Stored data entries
++++++++

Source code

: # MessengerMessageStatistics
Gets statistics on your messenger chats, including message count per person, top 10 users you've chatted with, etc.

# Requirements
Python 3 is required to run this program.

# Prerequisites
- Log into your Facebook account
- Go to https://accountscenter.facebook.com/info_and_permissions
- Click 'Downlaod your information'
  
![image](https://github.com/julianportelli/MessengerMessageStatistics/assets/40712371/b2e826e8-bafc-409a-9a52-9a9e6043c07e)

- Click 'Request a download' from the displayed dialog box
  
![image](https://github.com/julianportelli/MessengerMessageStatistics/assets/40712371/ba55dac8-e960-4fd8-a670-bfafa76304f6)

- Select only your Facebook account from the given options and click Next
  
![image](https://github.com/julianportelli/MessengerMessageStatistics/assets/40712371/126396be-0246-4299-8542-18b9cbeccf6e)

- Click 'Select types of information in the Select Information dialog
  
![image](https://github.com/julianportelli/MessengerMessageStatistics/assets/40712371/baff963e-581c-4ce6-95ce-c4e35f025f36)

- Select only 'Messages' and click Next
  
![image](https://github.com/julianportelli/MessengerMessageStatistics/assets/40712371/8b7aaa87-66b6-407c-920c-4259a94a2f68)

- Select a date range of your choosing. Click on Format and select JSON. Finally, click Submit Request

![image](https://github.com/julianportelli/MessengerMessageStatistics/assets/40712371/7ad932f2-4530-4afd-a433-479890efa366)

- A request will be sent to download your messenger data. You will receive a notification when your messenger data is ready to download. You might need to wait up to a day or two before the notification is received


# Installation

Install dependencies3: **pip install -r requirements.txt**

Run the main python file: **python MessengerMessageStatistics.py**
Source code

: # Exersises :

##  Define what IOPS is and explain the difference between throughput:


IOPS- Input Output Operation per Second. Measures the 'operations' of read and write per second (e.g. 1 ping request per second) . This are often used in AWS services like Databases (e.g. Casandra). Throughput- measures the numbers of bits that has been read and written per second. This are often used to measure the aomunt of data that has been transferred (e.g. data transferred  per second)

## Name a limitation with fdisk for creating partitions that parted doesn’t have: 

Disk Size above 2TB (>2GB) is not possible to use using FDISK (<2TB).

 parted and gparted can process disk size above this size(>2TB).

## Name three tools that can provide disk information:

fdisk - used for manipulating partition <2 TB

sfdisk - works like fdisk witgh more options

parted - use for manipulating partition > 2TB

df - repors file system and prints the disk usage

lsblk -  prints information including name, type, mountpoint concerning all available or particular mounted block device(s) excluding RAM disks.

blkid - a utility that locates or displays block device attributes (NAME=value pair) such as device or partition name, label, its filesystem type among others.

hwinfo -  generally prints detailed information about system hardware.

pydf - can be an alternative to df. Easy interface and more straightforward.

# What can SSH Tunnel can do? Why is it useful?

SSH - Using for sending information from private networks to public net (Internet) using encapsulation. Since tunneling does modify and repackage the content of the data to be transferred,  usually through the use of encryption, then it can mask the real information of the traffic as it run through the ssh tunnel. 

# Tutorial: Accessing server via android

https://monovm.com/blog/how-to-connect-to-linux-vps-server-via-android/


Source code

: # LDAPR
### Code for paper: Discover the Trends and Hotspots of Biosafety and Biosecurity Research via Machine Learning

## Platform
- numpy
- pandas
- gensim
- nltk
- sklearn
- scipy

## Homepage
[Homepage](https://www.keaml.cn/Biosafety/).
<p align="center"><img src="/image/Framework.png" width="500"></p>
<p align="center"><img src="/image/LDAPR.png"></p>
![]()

++++++++

Exercise instructions.
In the material, from the line with "## Homepage" through the end, change every "center" to "left" and write out those lines again with nothing else altered.

Exercise response.
## Homepage
[Homepage](https://www.keaml.cn/Biosafety/).
<p align="left"><img src="/image/Framework.png" width="500"></p>
<p align="left"><img src="/image/LDAPR.png"></p>
![]()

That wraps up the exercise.